§ **WORK REQUIRED**
Please restate every entry exactly. Leave out the pictures.
- Opening Delimiter -
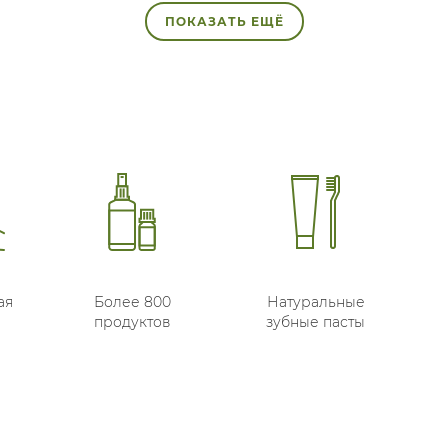
ПОКАЗАТЬ ЕЩЁ
ая
Более 800
Натуральные
продуктов
зубные пасты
- Closing Delimiter -
§ **ANSWER**
ПОКАЗАТЬ ЕЩЁ
ая
Более 800
Натуральные
продуктов
зубные пасты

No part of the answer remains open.